# [Brief]
Summarize the AchDebugConsole documentation in two sentences.
-- Provided passage follows --
AchDebugConsole
AchDebugConsole is a debug console that renders on the native UI layer of Android and iOS.
It is completely independent of the Unity main thread, making it safe to use during performance profiling.
In the Editor it falls back to an IMGUI overlay.
Overview
All Unity log messages (Log, Warning, Error, Exception, Assert) are captured automatically via Application.logMessageReceivedThreaded.
No manual initialization is required — the system registers itself with [RuntimeInitializeOnLoadMethod] and begins collecting logs as soon as the game starts.
| Item | Details |
|---|---|
| Max log entries | 500 (ring buffer) |
| Log colors | Error·Exception·Assert → red / Warning → yellow / Log → white |
| Thread safety | All platforms dispatch to the UI thread internally |
Platform Behavior
Android
Displayed as a floating overlay window using WindowManager.
- Rendered independently above Unity output — no impact on the game loop.
- Drag the toolbar to reposition the window freely.
- Displayed at 95% screen width and 50% screen height, anchored to the top.
- Requires the
SYSTEM_ALERT_WINDOWpermission. (See Permissions)
iOS
Displayed as a separate UIWindow at UIWindowLevelAlert + 100.
- Operates independently of Unity's key window and does not affect Unity rendering.
- Drag the handle bar to reposition the window.
- Displayed at 95% screen width and 45% screen height.
- UITableView-based rendering handles large log volumes with smooth scrolling.
- No additional permissions required.
Editor
The Unity Editor already has a Console window, so Show()/Hide() only toggle an internal flag.
To display an overlay in the Game View, see the Editor Fallback section.
API
namespace AchEngine
{
public static class AchDebugConsole
{
// Whether the console is currently visible
public static bool IsVisible { get; }
// Show the console
public static void Show();
// Hide the console
public static void Hide();
// Toggle show/hide
public static void Toggle();
// Clear all log entries
public static void Clear();
}
}
Quick Start
Example: open and close the console with a four-finger tap.
using UnityEngine;
using AchEngine;
public class DebugConsoleTrigger : MonoBehaviour
{
private void Update()
{
// Detect four-finger tap
if (Input.touchCount == 4)
{
bool allBegan = true;
for (int i = 0; i < 4; i++)
{
if (Input.GetTouch(i).phase != TouchPhase.Began)
{
allBegan = false;
break;
}
}
if (allBegan)
AchDebugConsole.Toggle();
}
}
}
Attach this component to any empty GameObject in the scene.
For a keyboard shortcut, replace the touch check with Input.GetKeyDown(KeyCode.BackQuote) or similar.
-- Provided passage concluded --
-- Dataset content follows --
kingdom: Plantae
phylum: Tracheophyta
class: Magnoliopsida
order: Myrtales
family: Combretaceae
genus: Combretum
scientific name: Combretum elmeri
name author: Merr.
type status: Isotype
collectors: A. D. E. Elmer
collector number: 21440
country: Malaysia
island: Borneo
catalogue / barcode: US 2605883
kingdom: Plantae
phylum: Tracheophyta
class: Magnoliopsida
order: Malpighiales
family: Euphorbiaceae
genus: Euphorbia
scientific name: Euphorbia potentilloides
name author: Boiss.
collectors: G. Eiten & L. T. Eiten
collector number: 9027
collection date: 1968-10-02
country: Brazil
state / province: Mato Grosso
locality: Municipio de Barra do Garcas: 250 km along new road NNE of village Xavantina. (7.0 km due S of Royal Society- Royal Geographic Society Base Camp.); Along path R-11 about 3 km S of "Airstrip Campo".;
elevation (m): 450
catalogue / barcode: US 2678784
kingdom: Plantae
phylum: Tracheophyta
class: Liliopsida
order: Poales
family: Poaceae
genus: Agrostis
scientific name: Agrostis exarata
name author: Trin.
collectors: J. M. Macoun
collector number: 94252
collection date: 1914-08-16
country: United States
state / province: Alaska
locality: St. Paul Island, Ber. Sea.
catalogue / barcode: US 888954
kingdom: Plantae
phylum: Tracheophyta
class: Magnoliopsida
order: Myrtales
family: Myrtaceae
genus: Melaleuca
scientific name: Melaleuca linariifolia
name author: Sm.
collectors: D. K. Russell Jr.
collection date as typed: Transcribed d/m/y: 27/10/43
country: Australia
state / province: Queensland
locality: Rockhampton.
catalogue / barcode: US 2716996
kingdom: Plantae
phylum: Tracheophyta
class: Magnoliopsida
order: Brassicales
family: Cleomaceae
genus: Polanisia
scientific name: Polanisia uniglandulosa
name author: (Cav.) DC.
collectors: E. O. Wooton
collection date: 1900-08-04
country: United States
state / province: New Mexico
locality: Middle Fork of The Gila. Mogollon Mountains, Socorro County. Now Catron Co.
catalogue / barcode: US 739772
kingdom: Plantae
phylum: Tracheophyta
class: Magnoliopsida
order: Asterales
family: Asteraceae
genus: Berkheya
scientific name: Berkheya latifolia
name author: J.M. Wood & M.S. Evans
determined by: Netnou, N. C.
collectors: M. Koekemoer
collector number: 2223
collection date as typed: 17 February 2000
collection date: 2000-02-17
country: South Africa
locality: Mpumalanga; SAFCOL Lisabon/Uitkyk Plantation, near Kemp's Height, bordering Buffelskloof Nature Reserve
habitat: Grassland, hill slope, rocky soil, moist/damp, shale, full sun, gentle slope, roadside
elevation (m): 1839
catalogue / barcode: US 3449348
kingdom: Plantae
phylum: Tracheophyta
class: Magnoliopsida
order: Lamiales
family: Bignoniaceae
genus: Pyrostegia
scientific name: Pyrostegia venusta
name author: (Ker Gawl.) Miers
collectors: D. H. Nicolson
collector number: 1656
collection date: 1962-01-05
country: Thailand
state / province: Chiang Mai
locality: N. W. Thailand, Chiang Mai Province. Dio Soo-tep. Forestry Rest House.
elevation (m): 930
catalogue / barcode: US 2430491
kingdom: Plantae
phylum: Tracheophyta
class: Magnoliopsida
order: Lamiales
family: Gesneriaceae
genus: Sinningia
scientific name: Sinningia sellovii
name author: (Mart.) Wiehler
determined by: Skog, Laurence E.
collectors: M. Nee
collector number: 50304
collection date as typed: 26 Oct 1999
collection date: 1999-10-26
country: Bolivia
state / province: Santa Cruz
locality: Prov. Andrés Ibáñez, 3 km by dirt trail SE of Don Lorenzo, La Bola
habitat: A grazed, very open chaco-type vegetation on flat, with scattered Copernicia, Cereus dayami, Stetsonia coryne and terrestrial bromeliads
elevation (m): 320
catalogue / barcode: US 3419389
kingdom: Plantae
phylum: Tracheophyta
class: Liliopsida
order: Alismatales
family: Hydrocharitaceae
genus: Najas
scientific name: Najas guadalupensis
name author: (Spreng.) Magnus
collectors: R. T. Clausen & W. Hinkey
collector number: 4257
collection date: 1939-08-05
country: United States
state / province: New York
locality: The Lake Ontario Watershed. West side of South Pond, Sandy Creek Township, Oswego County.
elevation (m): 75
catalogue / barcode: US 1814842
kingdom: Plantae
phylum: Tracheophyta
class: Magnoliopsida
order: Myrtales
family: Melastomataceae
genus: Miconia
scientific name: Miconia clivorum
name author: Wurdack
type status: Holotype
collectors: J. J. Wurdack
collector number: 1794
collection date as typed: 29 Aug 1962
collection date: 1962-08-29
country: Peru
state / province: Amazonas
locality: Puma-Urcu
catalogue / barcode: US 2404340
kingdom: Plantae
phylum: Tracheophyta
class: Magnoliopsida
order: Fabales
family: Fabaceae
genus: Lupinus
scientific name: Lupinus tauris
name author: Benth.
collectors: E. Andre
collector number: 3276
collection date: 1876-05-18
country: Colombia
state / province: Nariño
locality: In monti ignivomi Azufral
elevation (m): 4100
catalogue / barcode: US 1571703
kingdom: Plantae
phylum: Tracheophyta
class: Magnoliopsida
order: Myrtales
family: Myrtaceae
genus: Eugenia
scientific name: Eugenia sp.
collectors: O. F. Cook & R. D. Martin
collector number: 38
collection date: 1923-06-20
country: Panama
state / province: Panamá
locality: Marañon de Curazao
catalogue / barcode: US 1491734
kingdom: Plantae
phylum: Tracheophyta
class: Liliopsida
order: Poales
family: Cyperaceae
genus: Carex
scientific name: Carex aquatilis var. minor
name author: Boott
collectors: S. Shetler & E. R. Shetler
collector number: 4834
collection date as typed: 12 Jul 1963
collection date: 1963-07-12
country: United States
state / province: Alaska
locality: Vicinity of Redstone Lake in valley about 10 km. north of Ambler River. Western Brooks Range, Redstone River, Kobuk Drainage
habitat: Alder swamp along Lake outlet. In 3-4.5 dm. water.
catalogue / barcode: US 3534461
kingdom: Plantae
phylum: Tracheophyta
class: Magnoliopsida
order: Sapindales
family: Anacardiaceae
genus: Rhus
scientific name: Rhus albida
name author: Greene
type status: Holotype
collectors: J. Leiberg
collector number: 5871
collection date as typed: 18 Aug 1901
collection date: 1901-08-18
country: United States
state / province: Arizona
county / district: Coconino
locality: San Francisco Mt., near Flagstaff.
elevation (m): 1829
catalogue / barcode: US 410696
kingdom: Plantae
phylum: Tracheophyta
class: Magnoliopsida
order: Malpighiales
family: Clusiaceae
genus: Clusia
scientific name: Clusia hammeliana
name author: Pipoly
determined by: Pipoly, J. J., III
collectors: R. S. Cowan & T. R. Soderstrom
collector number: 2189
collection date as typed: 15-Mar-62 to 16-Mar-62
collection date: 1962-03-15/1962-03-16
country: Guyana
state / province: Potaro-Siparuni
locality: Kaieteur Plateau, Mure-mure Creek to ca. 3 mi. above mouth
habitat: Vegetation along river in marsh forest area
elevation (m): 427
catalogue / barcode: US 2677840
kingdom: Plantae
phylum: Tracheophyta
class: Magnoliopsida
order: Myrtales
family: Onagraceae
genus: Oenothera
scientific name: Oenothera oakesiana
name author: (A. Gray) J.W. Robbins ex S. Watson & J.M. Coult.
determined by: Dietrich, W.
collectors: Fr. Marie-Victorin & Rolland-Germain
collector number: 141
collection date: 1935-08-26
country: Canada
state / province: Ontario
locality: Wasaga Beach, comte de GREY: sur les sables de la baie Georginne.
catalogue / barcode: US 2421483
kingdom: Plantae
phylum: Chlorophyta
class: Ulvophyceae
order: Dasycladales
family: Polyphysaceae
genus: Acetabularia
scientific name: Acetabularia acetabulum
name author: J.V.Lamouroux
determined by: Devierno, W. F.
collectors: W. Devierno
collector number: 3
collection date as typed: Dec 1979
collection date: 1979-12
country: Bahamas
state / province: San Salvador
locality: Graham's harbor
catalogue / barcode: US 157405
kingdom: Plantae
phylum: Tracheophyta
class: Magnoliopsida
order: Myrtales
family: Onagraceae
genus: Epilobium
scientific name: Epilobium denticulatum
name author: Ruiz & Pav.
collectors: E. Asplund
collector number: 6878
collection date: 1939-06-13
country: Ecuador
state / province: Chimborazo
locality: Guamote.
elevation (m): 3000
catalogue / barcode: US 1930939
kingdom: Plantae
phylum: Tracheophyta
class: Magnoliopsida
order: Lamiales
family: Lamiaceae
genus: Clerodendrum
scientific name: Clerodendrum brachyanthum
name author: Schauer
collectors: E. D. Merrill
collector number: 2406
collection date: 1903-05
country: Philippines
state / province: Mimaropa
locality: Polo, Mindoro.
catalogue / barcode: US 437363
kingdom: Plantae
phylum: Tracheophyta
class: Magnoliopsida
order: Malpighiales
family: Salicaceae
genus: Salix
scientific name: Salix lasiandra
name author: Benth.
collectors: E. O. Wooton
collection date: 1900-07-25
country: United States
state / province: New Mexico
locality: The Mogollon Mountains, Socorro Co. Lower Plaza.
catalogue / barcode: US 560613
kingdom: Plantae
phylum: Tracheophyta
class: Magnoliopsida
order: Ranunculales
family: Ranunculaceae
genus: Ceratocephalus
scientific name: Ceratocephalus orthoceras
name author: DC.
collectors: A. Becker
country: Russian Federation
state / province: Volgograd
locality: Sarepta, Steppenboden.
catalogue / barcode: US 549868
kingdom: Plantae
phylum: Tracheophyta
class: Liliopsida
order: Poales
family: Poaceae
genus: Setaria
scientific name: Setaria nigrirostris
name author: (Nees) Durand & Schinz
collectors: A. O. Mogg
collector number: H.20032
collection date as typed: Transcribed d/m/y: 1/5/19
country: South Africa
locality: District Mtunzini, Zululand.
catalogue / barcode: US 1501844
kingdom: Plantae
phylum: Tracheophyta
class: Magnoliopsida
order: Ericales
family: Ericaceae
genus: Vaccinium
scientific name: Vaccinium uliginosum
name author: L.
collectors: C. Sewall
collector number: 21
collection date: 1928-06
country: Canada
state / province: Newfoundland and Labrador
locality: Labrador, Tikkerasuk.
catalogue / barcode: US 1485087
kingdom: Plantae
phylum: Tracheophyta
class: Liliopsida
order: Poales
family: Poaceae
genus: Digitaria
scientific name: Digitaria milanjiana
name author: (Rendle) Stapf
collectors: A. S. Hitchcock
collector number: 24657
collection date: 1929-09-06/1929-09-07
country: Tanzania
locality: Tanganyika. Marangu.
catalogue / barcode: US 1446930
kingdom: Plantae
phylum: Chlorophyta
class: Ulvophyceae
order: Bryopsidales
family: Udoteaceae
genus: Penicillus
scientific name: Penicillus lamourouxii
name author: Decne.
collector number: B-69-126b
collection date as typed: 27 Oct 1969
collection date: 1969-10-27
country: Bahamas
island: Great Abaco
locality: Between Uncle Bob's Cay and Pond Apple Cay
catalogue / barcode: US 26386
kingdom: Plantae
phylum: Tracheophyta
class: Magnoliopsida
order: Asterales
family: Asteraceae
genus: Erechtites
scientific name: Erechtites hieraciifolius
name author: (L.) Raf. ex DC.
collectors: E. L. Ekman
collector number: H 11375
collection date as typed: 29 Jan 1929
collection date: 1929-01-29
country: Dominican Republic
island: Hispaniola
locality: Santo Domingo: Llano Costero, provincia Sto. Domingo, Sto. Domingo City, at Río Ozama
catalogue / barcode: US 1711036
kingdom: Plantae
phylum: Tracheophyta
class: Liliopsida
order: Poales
-- Dataset content concluded --
# [Exercise answer]
AchDebugConsole is a debug console that renders on the native UI layer of Android and iOS, runs independently of the Unity main thread, and falls back to an IMGUI overlay in the Editor. It captures all Unity log messages automatically without manual initialization, keeps up to 500 entries in a ring buffer, and provides static methods to show, hide, toggle, and clear the console.